Addressing a meeting to express solidarity with the Tamil cause, organised by the BJP’s Tamil Nadu unit, Mr. Sinha said while there could be no Commonwealth without India, the big question was whether the Prime Minister would muster the courage to inform the Commonwealth Secretary General that India would not attend the summit to protest against Sri Lankan atrocities on Tamils, which according to reports, were continuing even four years after the war ended.

Mr. Sinha said India had failed to raise complaints of human rights violations in Sri Lanka with the ministerial action group of CHOGM that could suspend, if not expel, a member country for such transgressions, just as it had failed to address the issue through the U.S.-sponsored resolution in the UNHRC.

According to his view, India should have framed its own resolution instead of playing second fiddle to the United States.
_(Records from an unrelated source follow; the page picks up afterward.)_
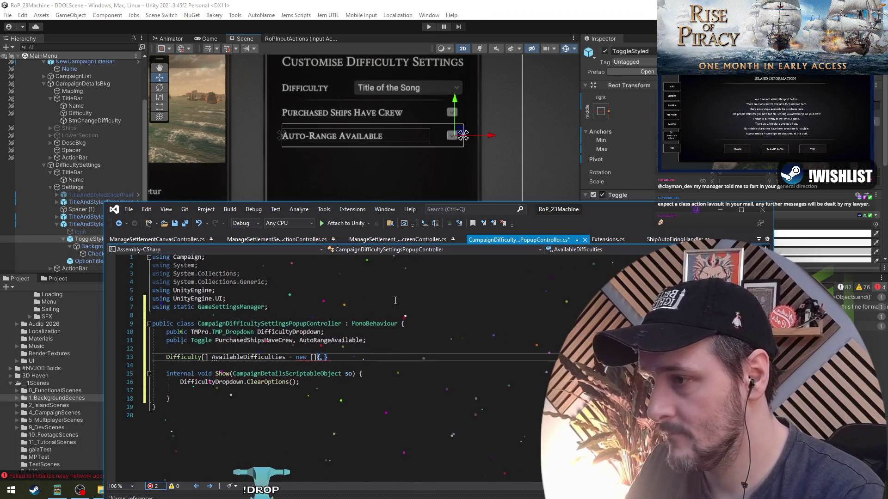
{"action": "type", "text": ";"}
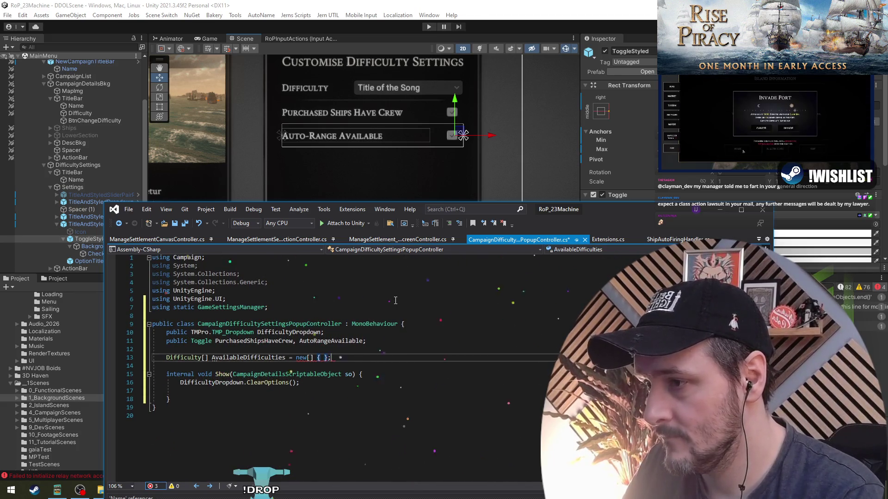
{"action": "scroll", "coordinate": [395, 300], "scroll_direction": "down", "scroll_amount": 1}
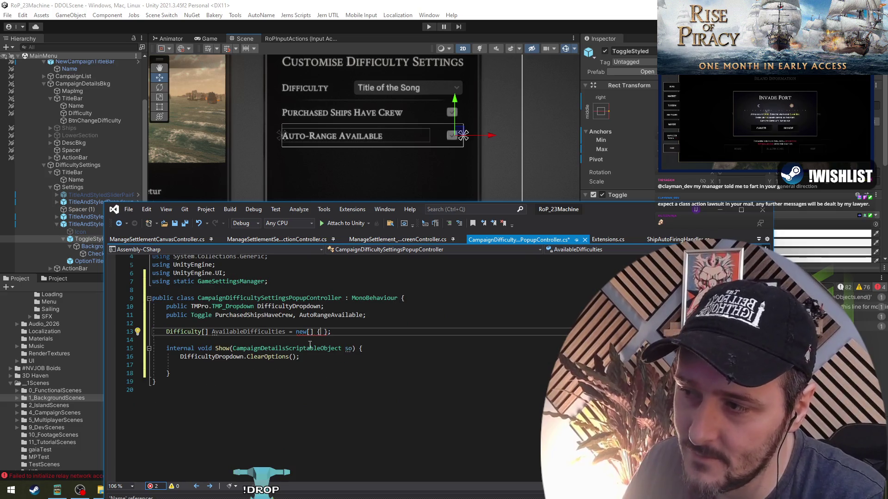
{"action": "mouse_move", "coordinate": [316, 332]}
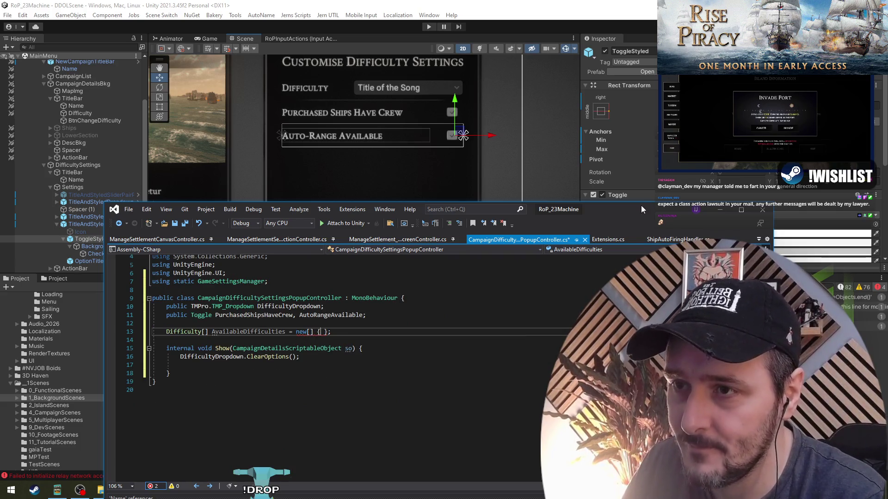
{"action": "double_click", "coordinate": [641, 205]}
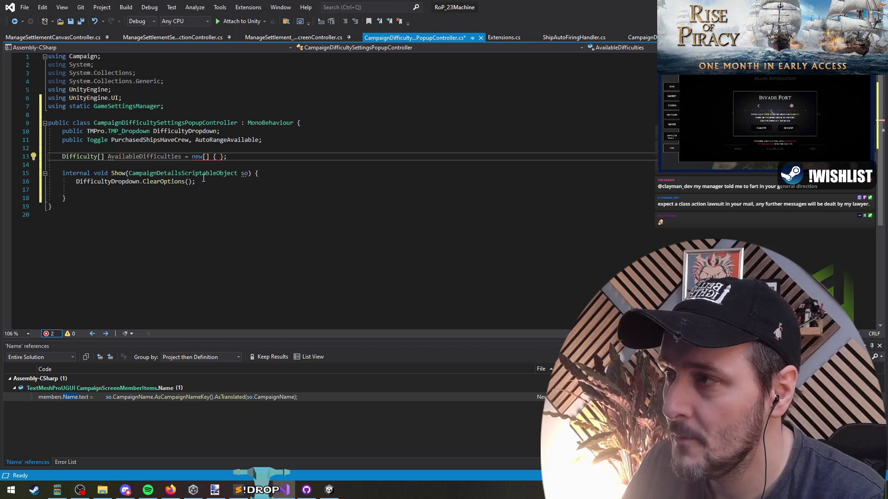
Try filling the array with Difficulty.Custom and Difficulty.Easy entries, then cut those lines
{"action": "key", "text": "Return"}
{"action": "key", "text": "Up"}
{"action": "key", "text": "Home"}
{"action": "key", "text": "ctrl+Right"}
{"action": "key", "text": "Down"}
{"action": "type", "text": "Difficulty.Custom"}
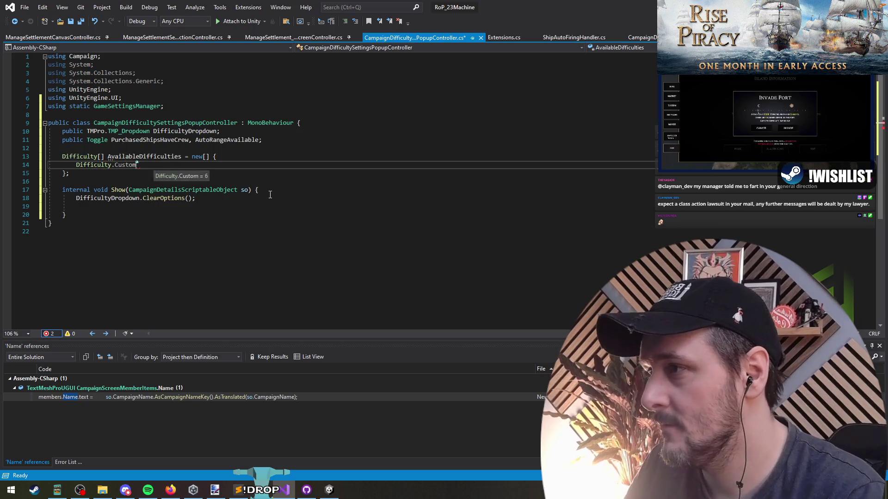
{"action": "type", "text": ","}
{"action": "key", "text": "Return"}
{"action": "key", "text": "Escape"}
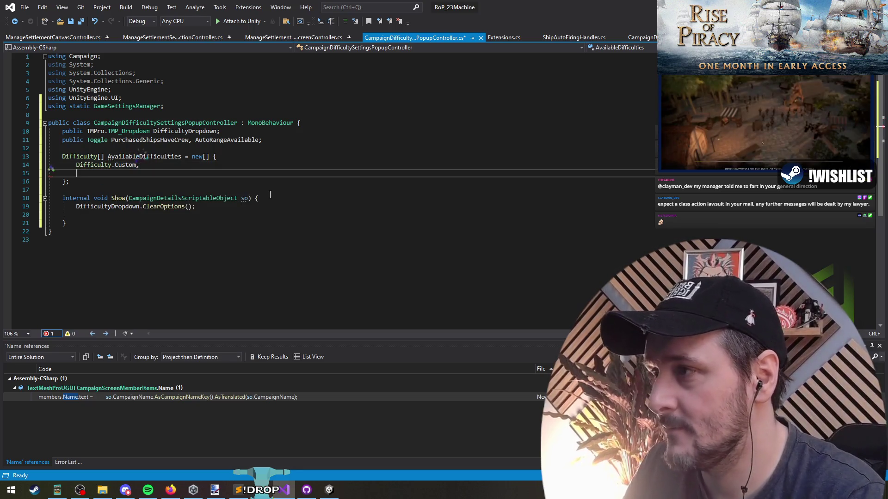
{"action": "type", "text": "Difficulty."}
Accusing the Rajapaksa government of making “triumphalism its guiding principle”, Mr. Sinha said India should hold Sri Lanka to its commitment to implement the 13th amendment to its Constitution; conduct free and fair elections in the Northern and Eastern Provinces; agree to an independent probe by an external agency on the charges of gross violation of human rights; and extract an unequivocal commitment to punish those guilty of genocide during the war.

According to Mr. Sinha, India, under the UPA, had always been “apologetic” about raising the Tamil cause because of two mistaken beliefs — that a harsh stand on Sri Lanka would open the doors for China in the region and that being vociferous about atrocities on Tamils would raise international clamour on Jammu and Kashmir. Arguing that “friendships are not founded on appeasement but rather on mutual trust”, he said that as a result of the Indian government’s policy of appeasement, “the Chinese were all over the place”. Further, the Sri Lankan issue was at worst an internal strife, while the J&K situation was “external aggression” sponsored by Pakistan and the two were completely different, he said.